--- START ---
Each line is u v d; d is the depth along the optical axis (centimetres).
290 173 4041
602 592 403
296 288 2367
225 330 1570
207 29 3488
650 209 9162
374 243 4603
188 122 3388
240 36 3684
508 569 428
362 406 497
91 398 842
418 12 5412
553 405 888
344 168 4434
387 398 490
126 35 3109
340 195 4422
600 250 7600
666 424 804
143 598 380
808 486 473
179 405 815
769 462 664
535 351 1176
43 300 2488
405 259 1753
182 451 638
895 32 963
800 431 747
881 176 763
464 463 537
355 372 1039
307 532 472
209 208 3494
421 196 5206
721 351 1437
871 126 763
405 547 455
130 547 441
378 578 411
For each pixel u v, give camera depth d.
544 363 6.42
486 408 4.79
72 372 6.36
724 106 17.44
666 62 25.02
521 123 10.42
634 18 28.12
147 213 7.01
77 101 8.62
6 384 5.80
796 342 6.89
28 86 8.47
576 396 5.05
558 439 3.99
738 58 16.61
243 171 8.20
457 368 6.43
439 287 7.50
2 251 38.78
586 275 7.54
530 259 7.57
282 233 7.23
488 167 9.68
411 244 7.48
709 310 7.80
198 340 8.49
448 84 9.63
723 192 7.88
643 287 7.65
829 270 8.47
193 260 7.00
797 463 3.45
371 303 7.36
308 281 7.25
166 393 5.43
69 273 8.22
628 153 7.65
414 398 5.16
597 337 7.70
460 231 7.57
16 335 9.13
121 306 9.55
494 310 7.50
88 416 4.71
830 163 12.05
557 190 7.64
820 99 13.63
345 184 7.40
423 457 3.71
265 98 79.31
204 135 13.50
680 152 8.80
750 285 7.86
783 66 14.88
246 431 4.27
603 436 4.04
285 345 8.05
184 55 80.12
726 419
--- END ---
▶ Activity
Repeat the material exactly, please, so that each line matches its source.

▶ Task result
Each line is u v d; d is the depth along the optical axis (centimetres).
290 173 4041
602 592 403
296 288 2367
225 330 1570
207 29 3488
650 209 9162
374 243 4603
188 122 3388
240 36 3684
508 569 428
362 406 497
91 398 842
418 12 5412
553 405 888
344 168 4434
387 398 490
126 35 3109
340 195 4422
600 250 7600
666 424 804
143 598 380
808 486 473
179 405 815
769 462 664
535 351 1176
43 300 2488
405 259 1753
182 451 638
895 32 963
800 431 747
881 176 763
464 463 537
355 372 1039
307 532 472
209 208 3494
421 196 5206
721 351 1437
871 126 763
405 547 455
130 547 441
378 578 411
For each pixel u v, give camera depth d.
544 363 6.42
486 408 4.79
72 372 6.36
724 106 17.44
666 62 25.02
521 123 10.42
634 18 28.12
147 213 7.01
77 101 8.62
6 384 5.80
796 342 6.89
28 86 8.47
576 396 5.05
558 439 3.99
738 58 16.61
243 171 8.20
457 368 6.43
439 287 7.50
2 251 38.78
586 275 7.54
530 259 7.57
282 233 7.23
488 167 9.68
411 244 7.48
709 310 7.80
198 340 8.49
448 84 9.63
723 192 7.88
643 287 7.65
829 270 8.47
193 260 7.00
797 463 3.45
371 303 7.36
308 281 7.25
166 393 5.43
69 273 8.22
628 153 7.65
414 398 5.16
597 337 7.70
460 231 7.57
16 335 9.13
121 306 9.55
494 310 7.50
88 416 4.71
830 163 12.05
557 190 7.64
820 99 13.63
345 184 7.40
423 457 3.71
265 98 79.31
204 135 13.50
680 152 8.80
750 285 7.86
783 66 14.88
246 431 4.27
603 436 4.04
285 345 8.05
184 55 80.12
726 419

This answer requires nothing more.